◆ What is required: Filter the entries that follow, copying every line in which the word "left" appears.

◆ Exercise materials:

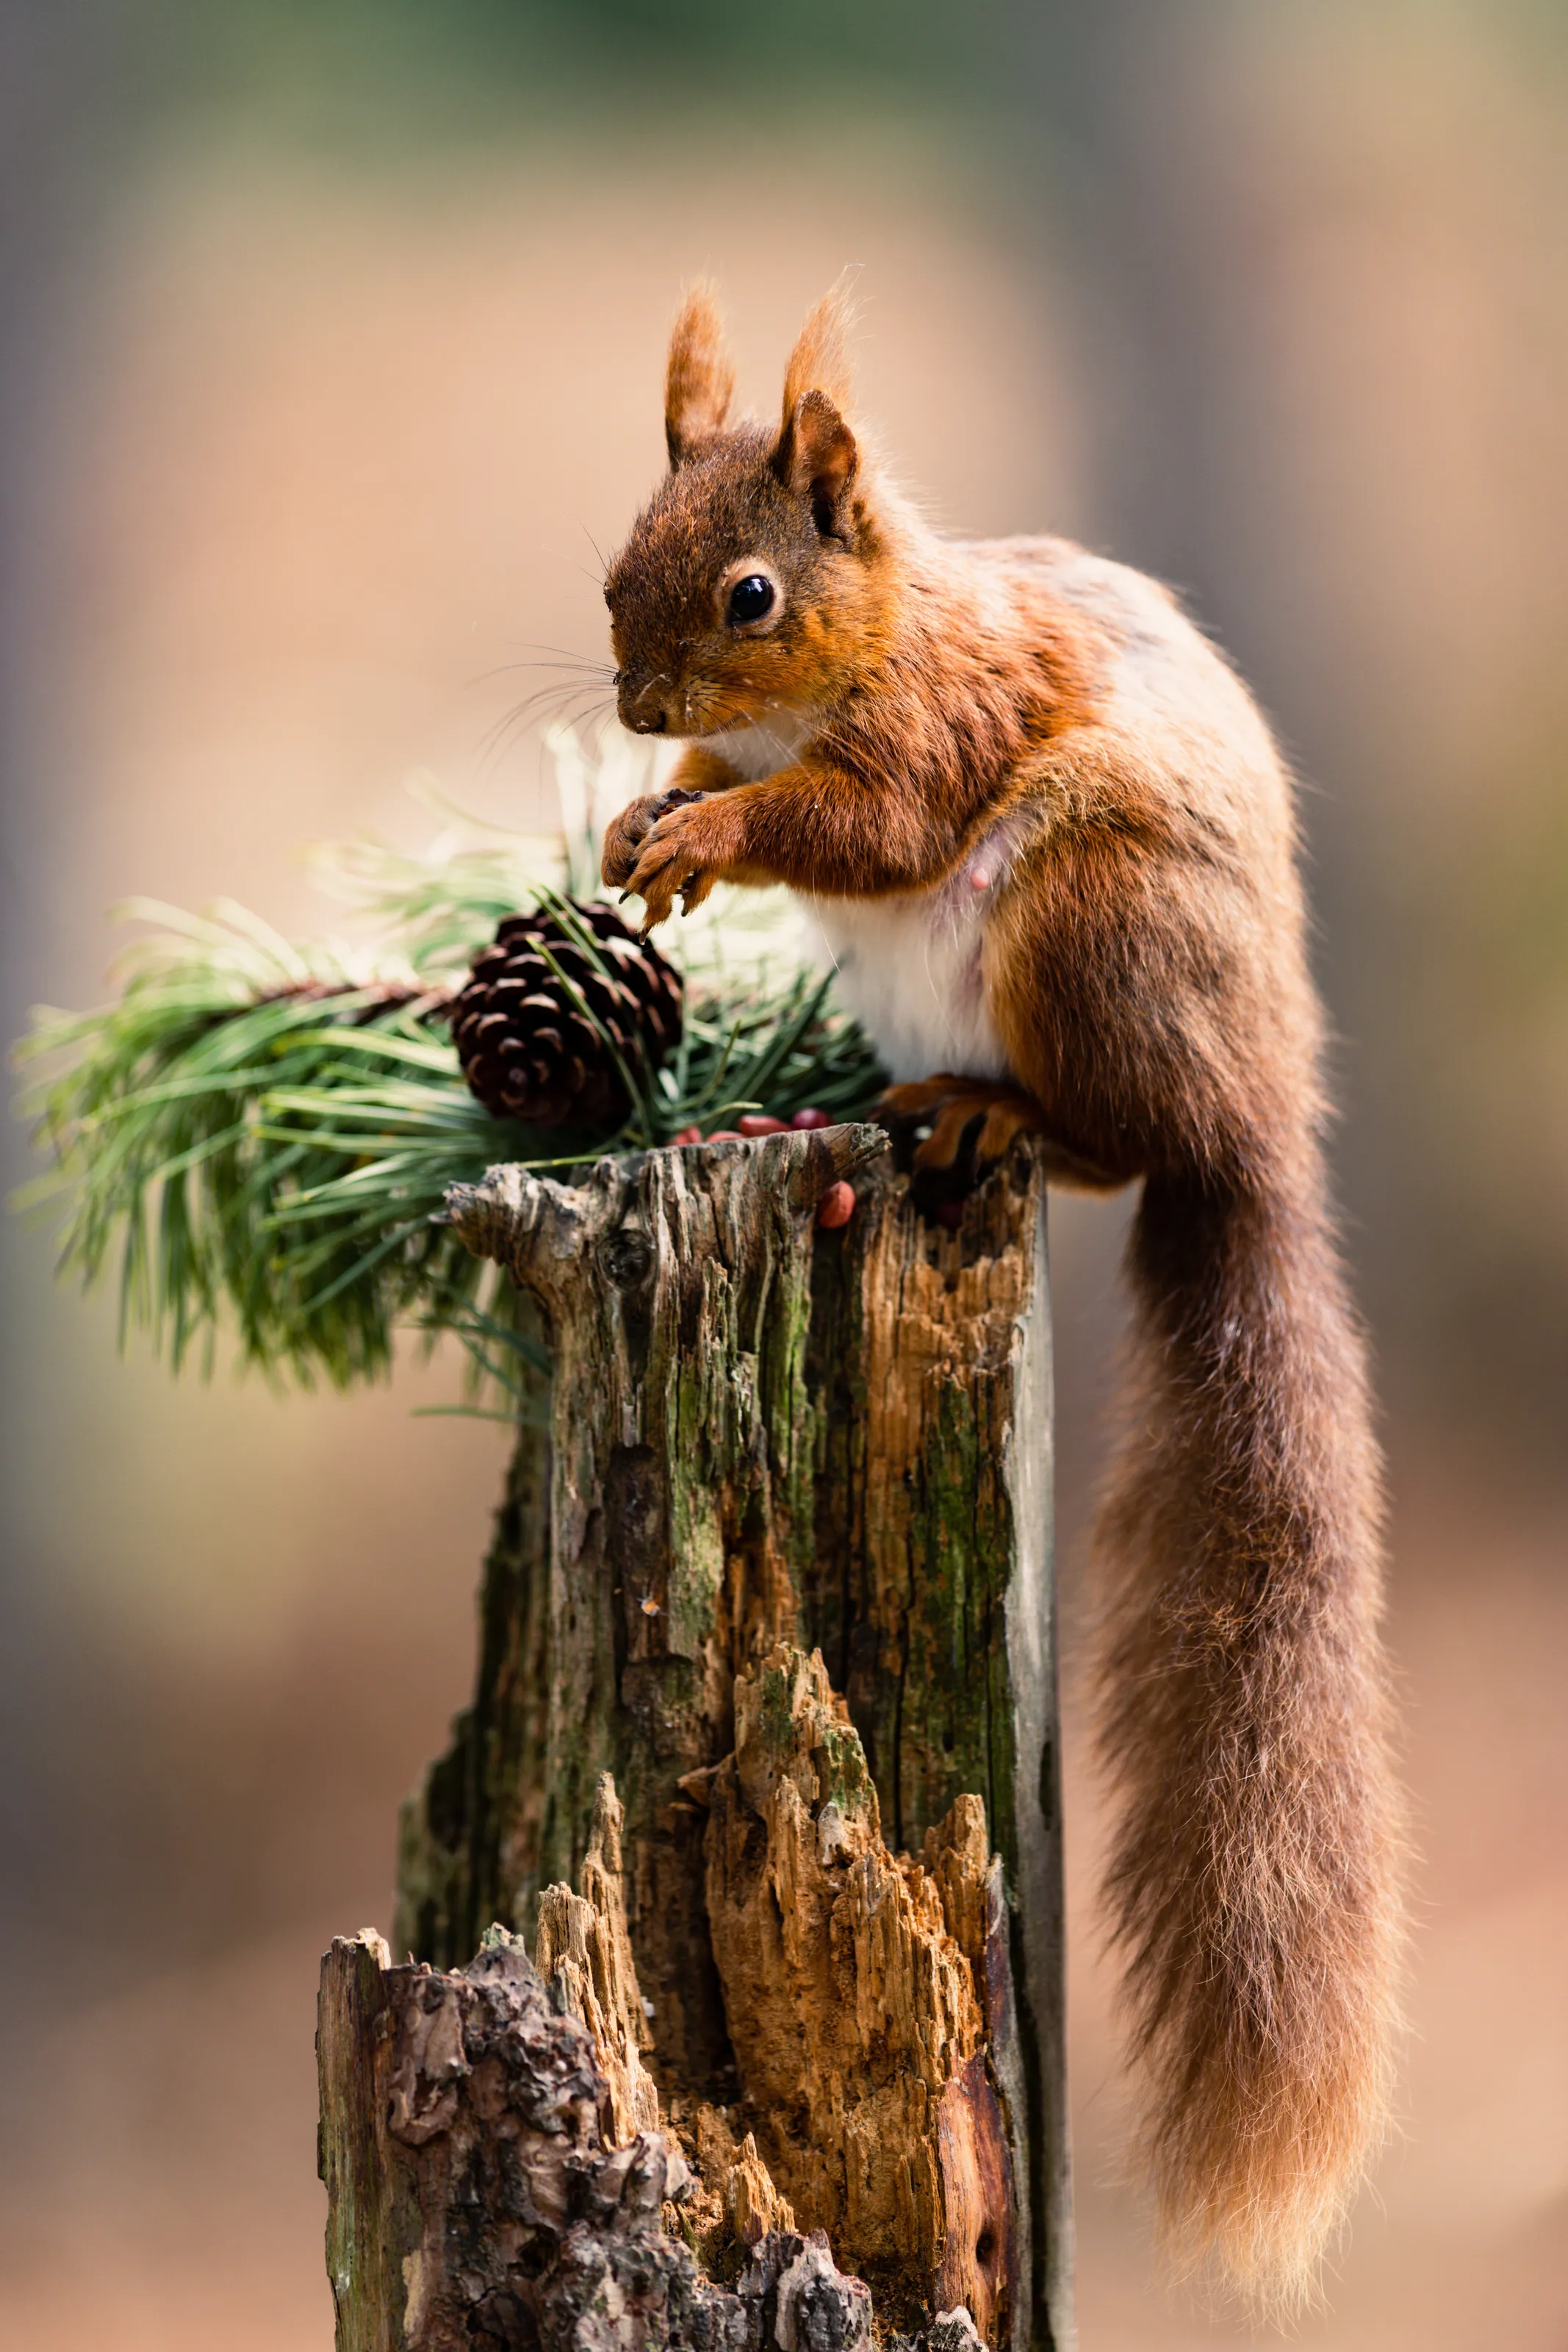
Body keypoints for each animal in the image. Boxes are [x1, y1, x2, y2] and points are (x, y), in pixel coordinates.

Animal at [598, 283, 1403, 2318]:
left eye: (746, 591)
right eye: (614, 563)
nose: (634, 709)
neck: (857, 645)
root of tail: (1251, 1115)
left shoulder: (937, 722)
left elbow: (861, 823)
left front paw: (707, 835)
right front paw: (651, 815)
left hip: (1090, 926)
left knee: (1104, 1145)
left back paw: (986, 1111)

◆ Completed task:
left eye: (746, 591)
left shoulder: (937, 722)
left elbow: (861, 823)
left front paw: (707, 835)
left hip: (1090, 926)
left knee: (1104, 1145)
left back paw: (986, 1111)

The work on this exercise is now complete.